FCEVs are very similar to a BEV, but swap out a sizeable chunk of the battery and replace it with a hydrogen fuel cell. This fuel cell uses a hydrogen reaction to generate electricity for the motor.
The battery still does the heavy lifting though: both in terms of regenerative braking (fuel cells cannot be ‘recharged’ except by adding more hydrogen), and in terms of acceleration (fuel cells do not cope with sudden heavy demands).
As such, FCEVs are more complex than a BEV, more expensive to build than a PHEV, HEV, or ICE vehicle, and currently have next to no refuelling capacity anywhere in the world.
Additionally, hydrogen refuelling still has trust issues to get over that have made rolling out the infrastructure difficult (remember the Hindenburg anyone?) and FCEVs effectively require three to four times more electrical energy per kilometre than directly utilising the electricity to charge a battery. (See figure 2).
Another current weakness with developing hydrogen as a vehicle fuel is the main feedstock for hydrogen production so far has been natural gas.
Sadly, rather than developing renewable sources of hydrogen (such as the hydrolysing of water), plans are now afoot in Victoria to experiment with using brown coal to produce hydrogen.
Summing up – FCEVs rely on a fuel source that is inefficient to produce, inherently more expensive per km travelled than either of electricity for a BEV or fossil fuels, and are more complex to build than any of the other three contenders.
However, they are widely touted as a ‘green’ vehicle as their only emission is water vapour, plus FCEVs have strong proponents within the auto industry.
My suggestion is they are likely to outlast HEVs and PHEVs for cars, but their economics will eventually result in them fading away as consumers select cheaper, easier to refuel and greener alternatives. (Much as the electric vehicle faded to a corner as the ICE via the Model T Ford became dominant).
4. Battery Electric Vehicle (BEV)
So we are down to one.

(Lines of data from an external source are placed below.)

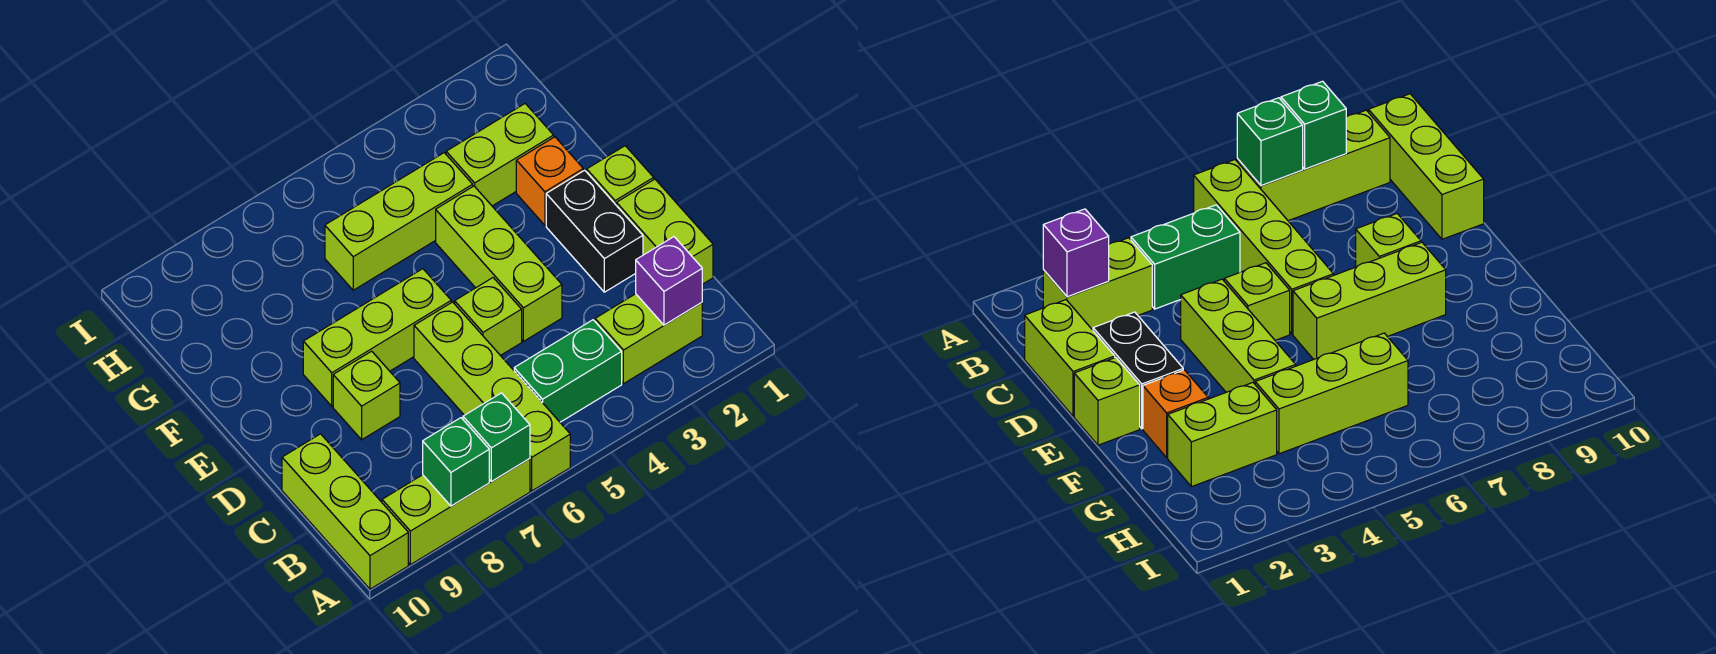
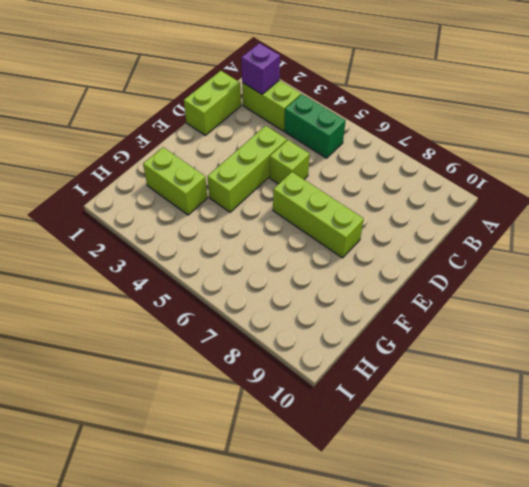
none -> lime brick A6:D6 level 1
none -> lime brick A7:A9 level 1
none -> lime brick A10:C10 level 1

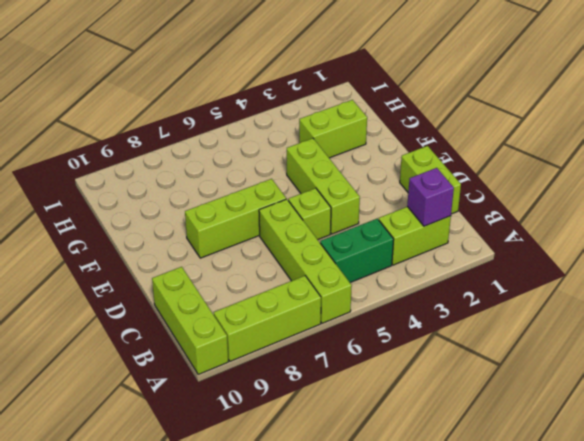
none -> black brick D2:E2 level 1
none -> lime brick D8 level 1
none -> lime brick E1 level 1

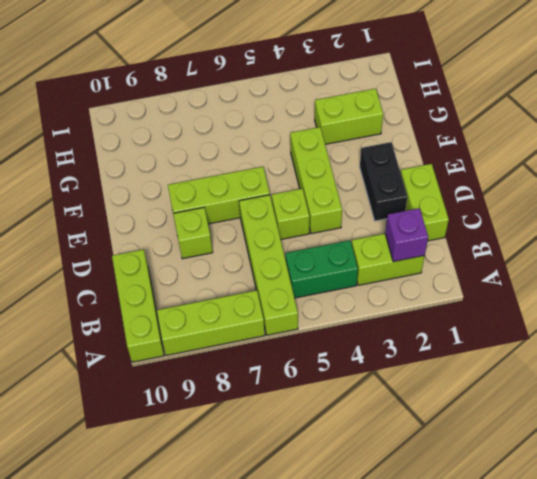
none -> lime brick E1 level 1
none -> orange brick F2 level 1
none -> lime brick G4:G6 level 1

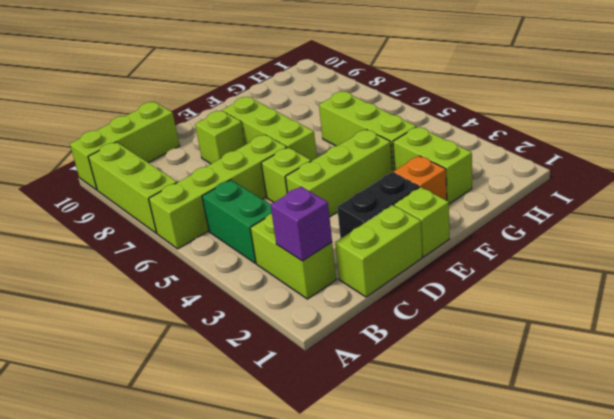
none -> green brick A7 level 2
none -> green brick A8 level 2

Does the BEV have what it takes to win out? One pointer is the phrase “follow the money”. Vast sums are currently being spent on lithium battery factories and development: much more than what is going into fuel cell or hybrid technologies.
Another is that EV recharging networks are being rolled out in ever increasing numbers (overseas that is – Australia is still lagging way behind), unlike hydrogen.

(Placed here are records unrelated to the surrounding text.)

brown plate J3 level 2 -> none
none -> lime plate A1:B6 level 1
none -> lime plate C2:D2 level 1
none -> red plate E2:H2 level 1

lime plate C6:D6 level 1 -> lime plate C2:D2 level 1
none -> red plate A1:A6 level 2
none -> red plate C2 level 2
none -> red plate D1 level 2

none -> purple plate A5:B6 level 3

Yet another indicator is the speed advantage that hydrogen refuelling currently offers over electric charging is disappearing. A 150kW DC recharging standard has recently been agreed and is being rolled out – and soon to come is a 300 or 350kW DC fast charge standard.
By the time any serious hydrogen network could begin to be rolled out – the fast charge electric system will be ubiquitous and just as quick.

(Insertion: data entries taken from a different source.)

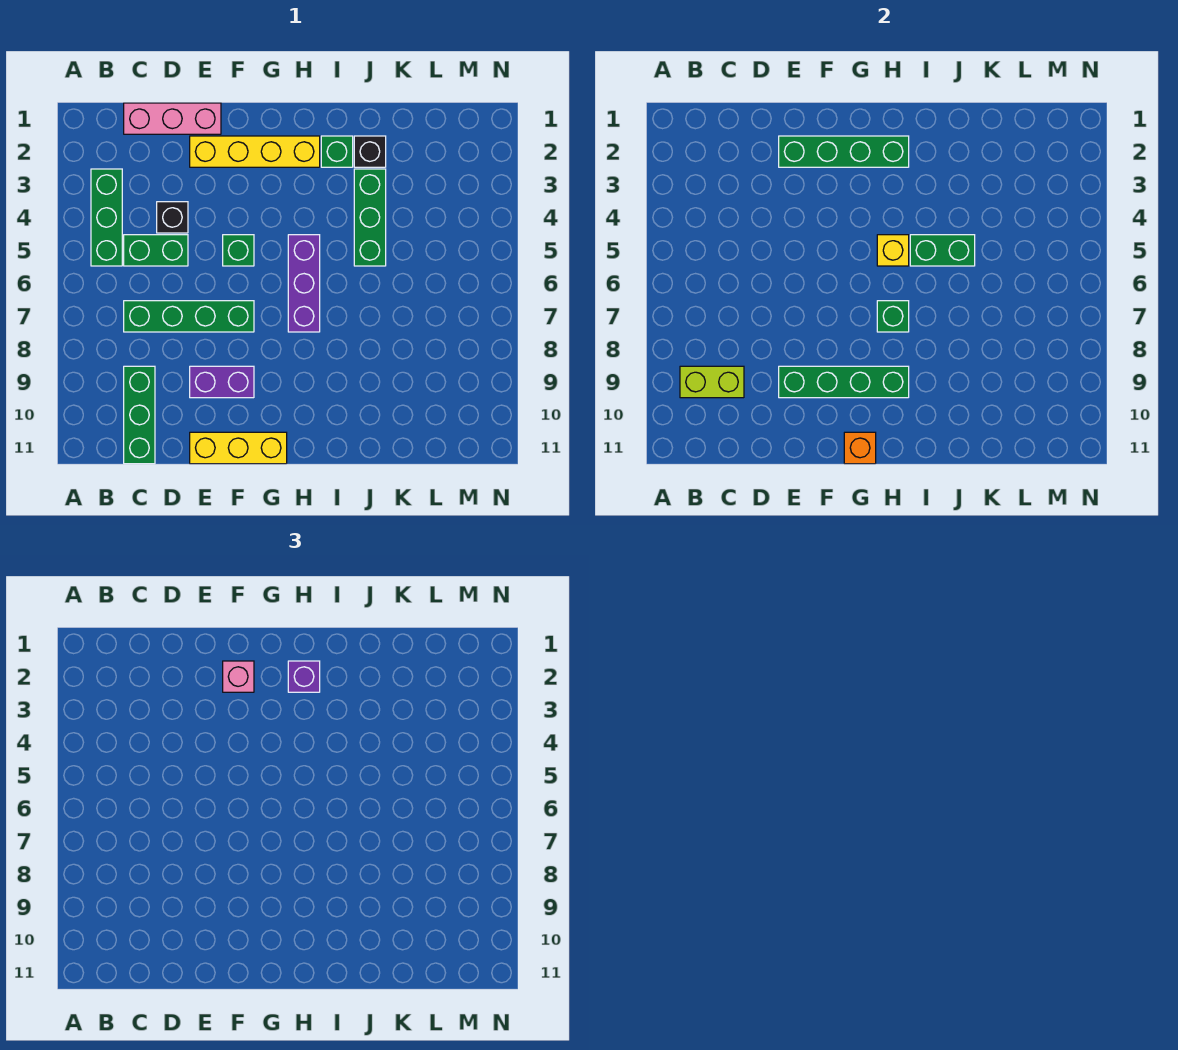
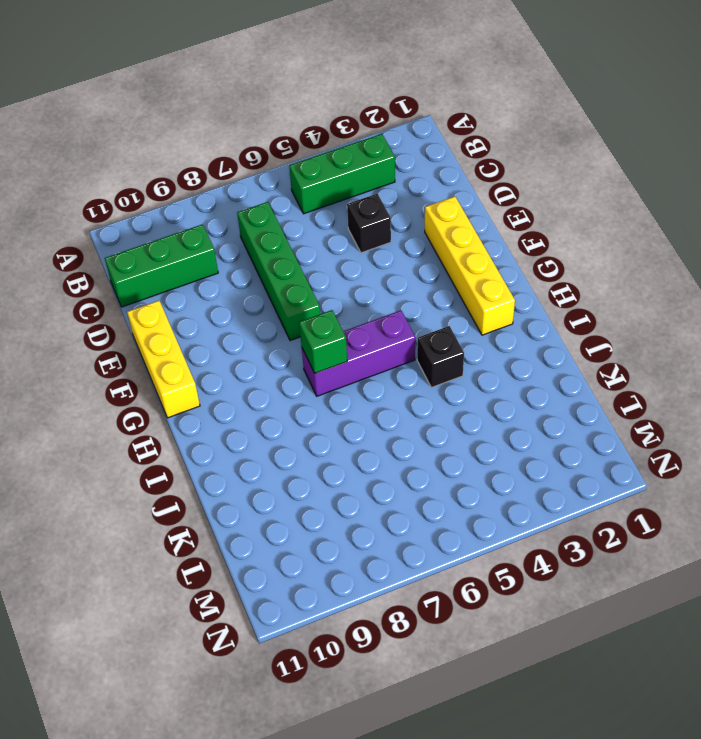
black brick I4 level 1 -> black brick J2 level 1
none -> pink brick C1:E1 level 1
none -> green brick C5:D5 level 1
none -> purple brick E9:F9 level 1

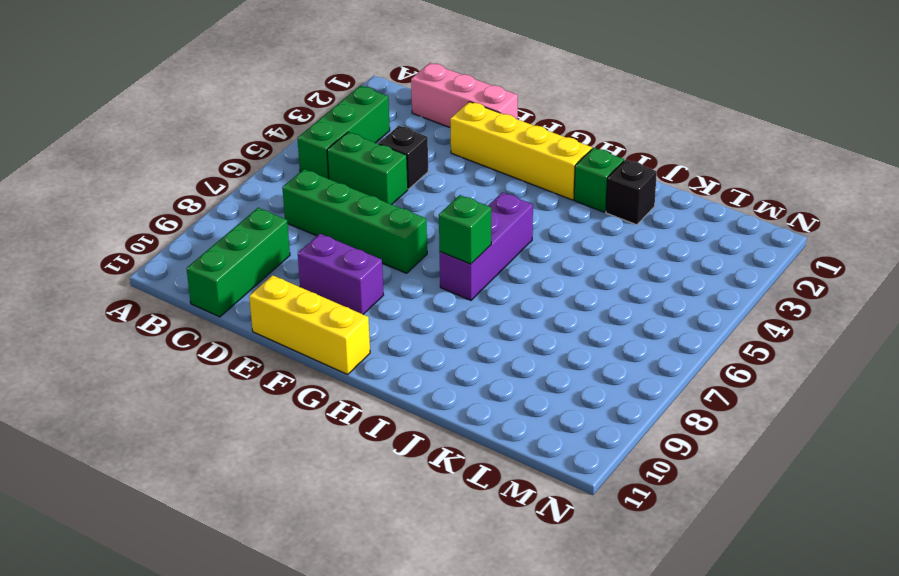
none -> green brick F5 level 1
none -> green brick J3:J5 level 1
none -> lime brick B9:C9 level 2

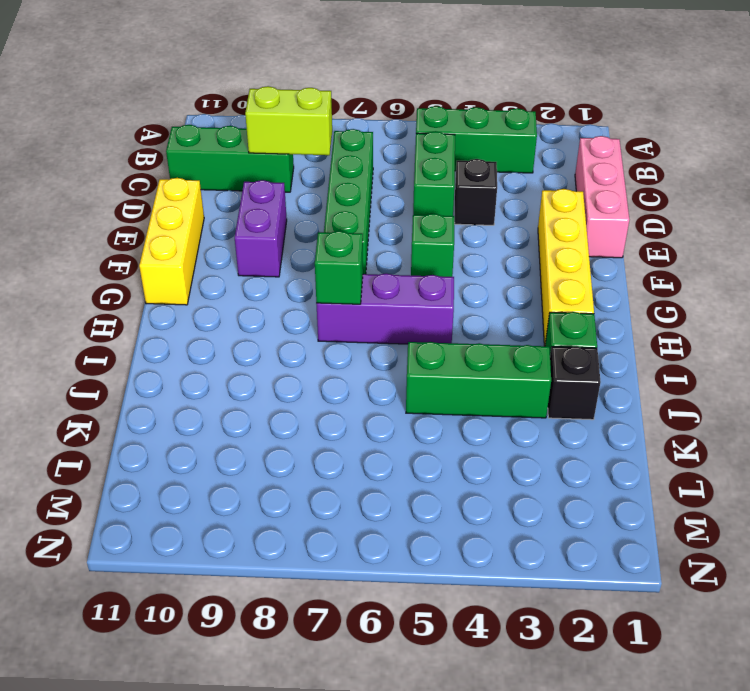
lime brick C8:C9 level 2 -> lime brick B9:C9 level 2
none -> green brick E2:H2 level 2
none -> green brick E9:H9 level 2
none -> orange brick G11 level 2

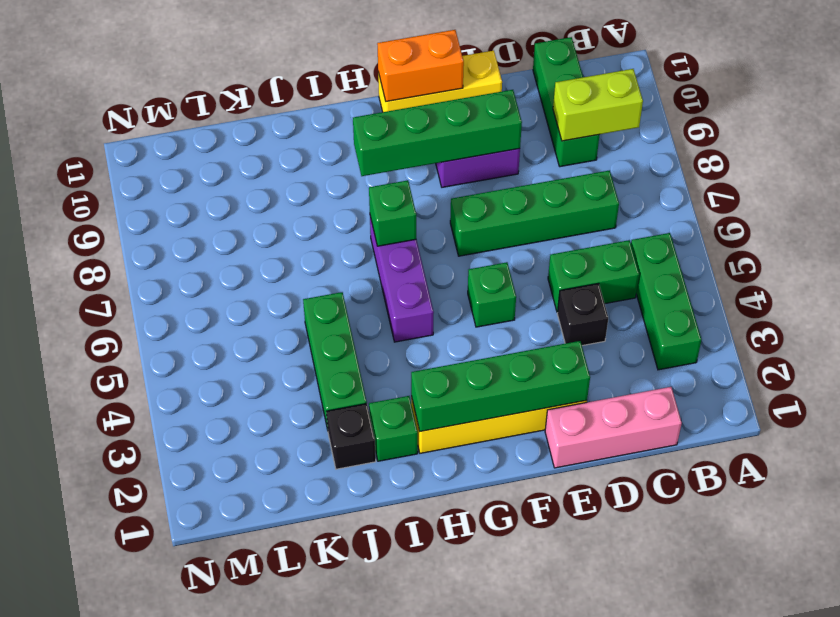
orange brick F11:G11 level 2 -> orange brick G11 level 2
none -> yellow brick H5 level 2
none -> green brick I5:J5 level 2
none -> pink brick F2 level 3

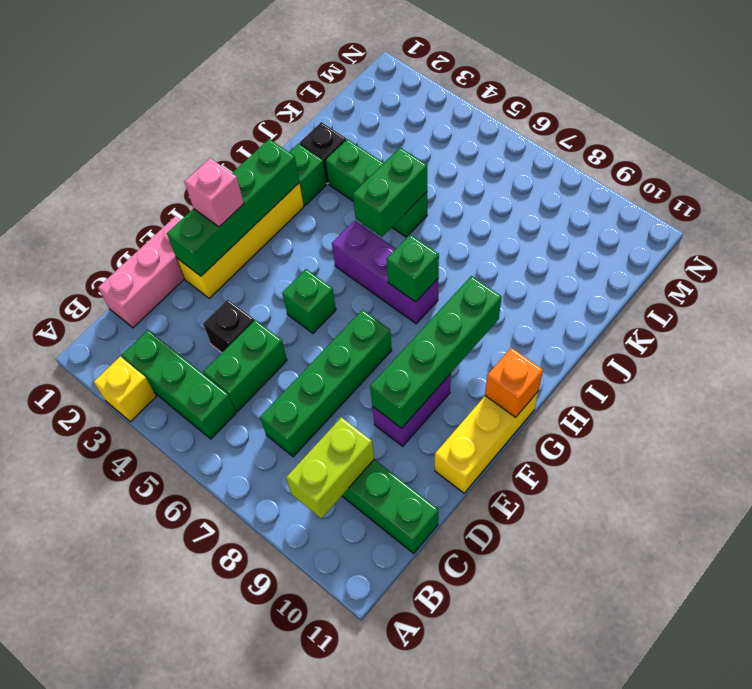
yellow brick A3 level 1 -> yellow brick H5 level 2
none -> purple brick H2 level 3

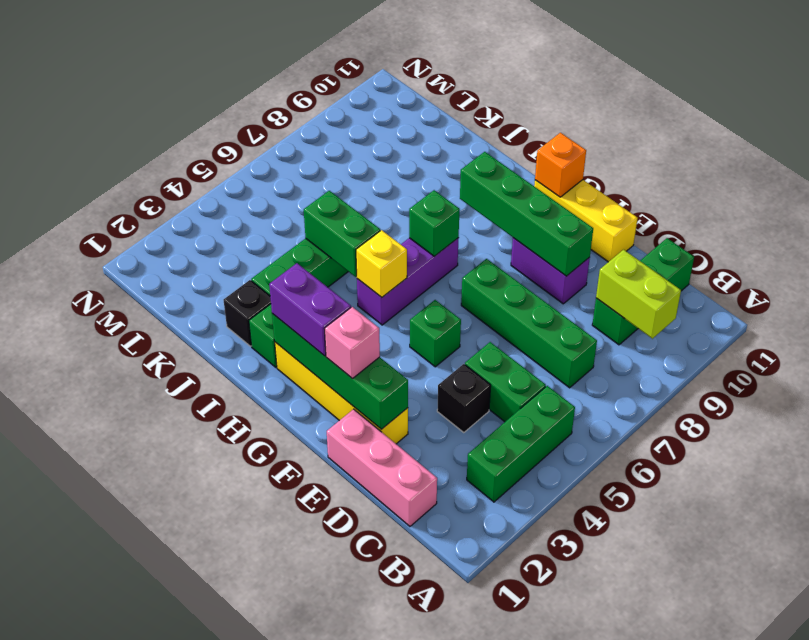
purple brick G2:H2 level 3 -> purple brick H2 level 3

This not to say that the BEV will have it all its own way. Some pundits suggest that fuel cell technology is better suited to long distance heavy haulage, and/or off-grid applications.
However, when it comes to trucking – Tesla are doing their best to prove that wrong. Tesla is proposing to begin production in 2019 of a 36 tonne capacity BEV truck that will have a range of 800 km, and an 80% recharge time of 30 min.
Those figures (if realised) would put paid to the idea of hydrogen becoming a player in that market. In relation to off-grid applications for hydrogen (such as farm machinery or shipping) – these will still have to contend with the hydrogen availability and cost issues. (Which, in an ever decreasing range of possible uses for hydrogen fuel, are unlikely to be easily solved).
Perhaps PHEV or HEV technologies running on biofuels would be more likely contenders for such off-grid uses?
In conclusion – I foresee a future that plays out in much the same way as what happened in the early 20thcentury.
The manufacturers will follow the lead of the foremost player (last time – Ford, this time – Tesla) and HEV, PHEV and FCEV technologies will fall away as the economics of mass producing BEVs overwhelms the others.
HEV, PHEV and FCEV may still end up as niche players somewhere (just like steam did in trains, and electric vehicles did in minor applications throughout the 20thcentury).
And who knows: perhaps in the 2080’s or 90’s, a film will be released entitled “Who killed the hydrogen car”!